## Records shown
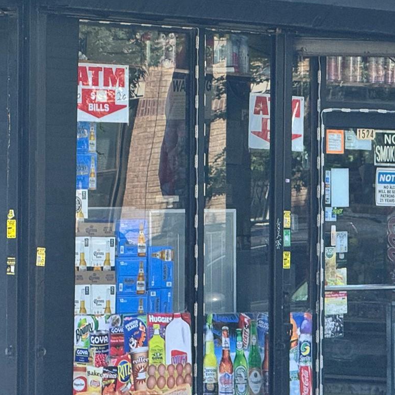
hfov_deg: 6.2
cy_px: 47
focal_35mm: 283
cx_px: 244
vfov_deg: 6.2
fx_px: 3654
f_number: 2.8
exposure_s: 1/385
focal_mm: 15.66
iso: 50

## Exercise details
In repeating the lines above, keep the wording exact and leave every picture out.

## Solution
hfov_deg: 6.2
cy_px: 47
focal_35mm: 283
cx_px: 244
vfov_deg: 6.2
fx_px: 3654
f_number: 2.8
exposure_s: 1/385
focal_mm: 15.66
iso: 50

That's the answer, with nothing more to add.